Violencia frena conversaciones de paz entre el gobierno colombiano y el ELN.

El gobierno de Colombia anunció la suspensión inmediata de los diálogos de paz con el Ejército de Liberación Nacional (ELN), luego de un ataque armado que dejó víctimas entre las Fuerzas Militares, hecho que sacudió el ya frágil proceso de negociación y puso en entredicho la estrategia de “paz total” impulsada por el presidente Gustavo Petro.

La decisión fue confirmada por el Ejecutivo tras considerar que no existen condiciones mínimas de confianza para continuar las conversaciones mientras persistan acciones violentas por parte de ese grupo insurgente. El atentado, ocurrido en una zona con fuerte presencia guerrillera, reavivó el debate sobre la viabilidad del diálogo en medio de un escenario de confrontación activa.

Desde el inicio de su mandato, Gustavo Petro apostó por una política integral de paz que buscaba negociar simultáneamente con distintos actores armados, entre ellos el ELN, disidencias de las FARC y estructuras criminales. Sin embargo, el reciente ataque se suma a una serie de incidentes que han debilitado el respaldo político y social a esta estrategia.

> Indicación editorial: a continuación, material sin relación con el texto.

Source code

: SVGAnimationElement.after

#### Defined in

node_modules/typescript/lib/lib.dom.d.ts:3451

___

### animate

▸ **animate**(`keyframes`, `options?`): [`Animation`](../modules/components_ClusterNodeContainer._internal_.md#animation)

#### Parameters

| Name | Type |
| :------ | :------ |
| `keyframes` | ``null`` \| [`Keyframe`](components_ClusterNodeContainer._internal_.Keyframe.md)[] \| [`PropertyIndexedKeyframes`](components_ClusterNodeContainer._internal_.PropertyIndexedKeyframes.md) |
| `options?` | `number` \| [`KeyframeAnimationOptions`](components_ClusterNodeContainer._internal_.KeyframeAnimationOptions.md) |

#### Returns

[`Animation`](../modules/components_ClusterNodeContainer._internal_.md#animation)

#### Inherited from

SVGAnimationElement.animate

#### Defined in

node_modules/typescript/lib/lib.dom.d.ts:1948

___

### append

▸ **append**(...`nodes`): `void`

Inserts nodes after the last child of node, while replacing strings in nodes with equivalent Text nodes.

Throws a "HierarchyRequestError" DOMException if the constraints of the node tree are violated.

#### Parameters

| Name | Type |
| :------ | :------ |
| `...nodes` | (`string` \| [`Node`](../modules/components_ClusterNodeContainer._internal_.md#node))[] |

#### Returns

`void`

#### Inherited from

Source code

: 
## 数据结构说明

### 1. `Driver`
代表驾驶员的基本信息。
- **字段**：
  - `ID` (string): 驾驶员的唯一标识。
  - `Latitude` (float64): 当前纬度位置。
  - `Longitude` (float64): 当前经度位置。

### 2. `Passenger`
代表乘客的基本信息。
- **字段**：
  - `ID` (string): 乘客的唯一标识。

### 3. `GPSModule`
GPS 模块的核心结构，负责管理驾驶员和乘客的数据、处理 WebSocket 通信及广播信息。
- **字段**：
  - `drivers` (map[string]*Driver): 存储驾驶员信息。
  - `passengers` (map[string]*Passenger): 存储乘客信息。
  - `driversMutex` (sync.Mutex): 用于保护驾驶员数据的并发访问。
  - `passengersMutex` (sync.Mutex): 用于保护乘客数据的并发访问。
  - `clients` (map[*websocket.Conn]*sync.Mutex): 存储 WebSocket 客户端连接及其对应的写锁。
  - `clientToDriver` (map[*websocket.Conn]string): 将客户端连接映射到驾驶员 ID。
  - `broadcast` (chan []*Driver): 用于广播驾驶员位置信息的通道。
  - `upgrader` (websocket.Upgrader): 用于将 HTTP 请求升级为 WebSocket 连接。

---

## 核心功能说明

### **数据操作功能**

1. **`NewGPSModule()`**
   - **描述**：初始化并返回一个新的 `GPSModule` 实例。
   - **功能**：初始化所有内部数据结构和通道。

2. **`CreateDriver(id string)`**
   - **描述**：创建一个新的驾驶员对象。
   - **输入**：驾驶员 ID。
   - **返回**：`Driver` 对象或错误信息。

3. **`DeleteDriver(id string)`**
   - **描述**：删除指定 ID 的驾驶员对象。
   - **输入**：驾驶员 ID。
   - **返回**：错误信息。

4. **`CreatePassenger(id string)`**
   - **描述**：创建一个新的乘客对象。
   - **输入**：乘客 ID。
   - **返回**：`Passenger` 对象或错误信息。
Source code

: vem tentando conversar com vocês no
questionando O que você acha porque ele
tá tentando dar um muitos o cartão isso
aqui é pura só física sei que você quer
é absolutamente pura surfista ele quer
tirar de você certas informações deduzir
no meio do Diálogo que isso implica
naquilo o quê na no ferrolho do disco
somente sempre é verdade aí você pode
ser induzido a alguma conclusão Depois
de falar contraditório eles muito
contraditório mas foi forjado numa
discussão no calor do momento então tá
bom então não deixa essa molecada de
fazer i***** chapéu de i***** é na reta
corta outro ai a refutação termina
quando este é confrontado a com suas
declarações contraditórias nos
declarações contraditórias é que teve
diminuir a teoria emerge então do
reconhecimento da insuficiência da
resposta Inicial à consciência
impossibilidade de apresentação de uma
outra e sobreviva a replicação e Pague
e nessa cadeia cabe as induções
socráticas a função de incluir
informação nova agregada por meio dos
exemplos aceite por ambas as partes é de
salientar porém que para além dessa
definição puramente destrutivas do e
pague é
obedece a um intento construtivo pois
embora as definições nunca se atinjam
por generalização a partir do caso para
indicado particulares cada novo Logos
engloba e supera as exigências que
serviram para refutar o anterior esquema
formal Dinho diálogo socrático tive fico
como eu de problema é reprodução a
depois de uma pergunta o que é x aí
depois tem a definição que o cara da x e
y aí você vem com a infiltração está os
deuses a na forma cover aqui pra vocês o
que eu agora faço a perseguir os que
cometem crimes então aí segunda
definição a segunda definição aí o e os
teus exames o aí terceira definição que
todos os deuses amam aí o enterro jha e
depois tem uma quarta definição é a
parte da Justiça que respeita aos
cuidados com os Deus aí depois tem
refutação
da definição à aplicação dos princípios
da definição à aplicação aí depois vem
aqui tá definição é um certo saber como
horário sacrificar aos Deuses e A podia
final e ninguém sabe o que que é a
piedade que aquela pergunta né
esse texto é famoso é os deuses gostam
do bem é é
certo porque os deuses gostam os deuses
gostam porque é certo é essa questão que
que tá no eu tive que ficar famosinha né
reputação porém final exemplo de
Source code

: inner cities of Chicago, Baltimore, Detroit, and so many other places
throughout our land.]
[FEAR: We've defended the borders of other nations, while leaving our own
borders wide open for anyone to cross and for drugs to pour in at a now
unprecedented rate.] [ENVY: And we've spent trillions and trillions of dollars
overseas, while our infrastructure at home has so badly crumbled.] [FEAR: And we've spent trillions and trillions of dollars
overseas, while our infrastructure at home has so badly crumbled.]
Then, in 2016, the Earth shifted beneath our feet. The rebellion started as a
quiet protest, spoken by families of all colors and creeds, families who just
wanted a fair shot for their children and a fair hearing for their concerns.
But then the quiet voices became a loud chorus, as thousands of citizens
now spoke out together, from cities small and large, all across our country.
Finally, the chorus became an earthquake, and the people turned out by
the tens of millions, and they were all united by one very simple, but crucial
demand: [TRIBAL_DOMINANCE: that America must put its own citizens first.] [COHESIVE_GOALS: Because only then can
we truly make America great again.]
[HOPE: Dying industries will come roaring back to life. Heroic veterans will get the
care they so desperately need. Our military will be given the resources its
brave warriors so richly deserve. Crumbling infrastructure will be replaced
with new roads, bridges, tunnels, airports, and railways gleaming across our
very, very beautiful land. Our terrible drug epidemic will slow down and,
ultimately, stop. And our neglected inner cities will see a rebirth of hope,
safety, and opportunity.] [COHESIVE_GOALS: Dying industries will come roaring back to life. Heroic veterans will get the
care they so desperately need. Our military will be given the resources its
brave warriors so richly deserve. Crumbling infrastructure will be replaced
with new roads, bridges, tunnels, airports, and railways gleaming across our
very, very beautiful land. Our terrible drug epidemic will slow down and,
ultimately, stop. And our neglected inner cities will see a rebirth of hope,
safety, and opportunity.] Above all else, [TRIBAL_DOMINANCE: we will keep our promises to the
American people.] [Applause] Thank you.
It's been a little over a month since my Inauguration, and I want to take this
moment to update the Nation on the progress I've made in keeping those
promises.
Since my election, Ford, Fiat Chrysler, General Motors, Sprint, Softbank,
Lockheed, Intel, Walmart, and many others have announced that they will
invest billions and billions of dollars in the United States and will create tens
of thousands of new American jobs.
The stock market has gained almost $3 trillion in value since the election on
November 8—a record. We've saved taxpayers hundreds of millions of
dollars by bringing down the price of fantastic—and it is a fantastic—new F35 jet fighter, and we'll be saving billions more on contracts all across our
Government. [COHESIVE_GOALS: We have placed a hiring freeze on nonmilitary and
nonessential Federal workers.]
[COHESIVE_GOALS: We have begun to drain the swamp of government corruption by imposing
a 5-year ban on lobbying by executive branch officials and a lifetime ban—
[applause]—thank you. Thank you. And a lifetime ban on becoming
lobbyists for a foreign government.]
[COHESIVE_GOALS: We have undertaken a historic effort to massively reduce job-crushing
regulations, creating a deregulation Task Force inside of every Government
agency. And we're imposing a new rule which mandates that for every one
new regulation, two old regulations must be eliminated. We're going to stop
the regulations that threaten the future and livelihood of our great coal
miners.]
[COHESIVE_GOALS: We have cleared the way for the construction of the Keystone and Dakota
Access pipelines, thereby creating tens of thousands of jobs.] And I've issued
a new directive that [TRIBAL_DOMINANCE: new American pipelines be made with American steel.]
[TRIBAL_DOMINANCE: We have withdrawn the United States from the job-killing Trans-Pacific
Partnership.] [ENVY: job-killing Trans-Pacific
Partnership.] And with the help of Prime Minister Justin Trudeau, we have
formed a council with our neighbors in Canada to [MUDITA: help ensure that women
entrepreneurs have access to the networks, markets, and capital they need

Autoridades colombianas señalaron que no se puede avanzar en un proceso de paz mientras se atente contra la vida de militares y civiles, y subrayaron que la suspensión no implica el cierre definitivo del diálogo, aunque sí un congelamiento indefinido hasta que existan garantías reales de no repetición.

El impacto de la decisión se siente con fuerza en regiones donde el ELN mantiene influencia territorial. Líderes comunitarios y organizaciones sociales han expresado su preocupación por un posible recrudecimiento de la violencia, ya que los ceses al fuego y los canales de comunicación, aunque frágiles, habían reducido enfrentamientos en algunas zonas.

Analistas en seguridad advierten que la ruptura del diálogo incrementa la incertidumbre territorial, abre la puerta a disputas entre grupos armados y complica la gobernabilidad local, especialmente en áreas rurales históricamente afectadas por el conflicto. También señalan que el gobierno enfrenta un escenario complejo: mantener firmeza institucional sin cerrar por completo la puerta a una salida negociada.

En el ámbito político, la suspensión del diálogo ha generado reacciones encontradas. Sectores de oposición consideran que el gobierno fue demasiado permisivo con el ELN, mientras que voces afines al proceso de paz insisten en que el diálogo sigue siendo la única vía sostenible para reducir décadas de violencia.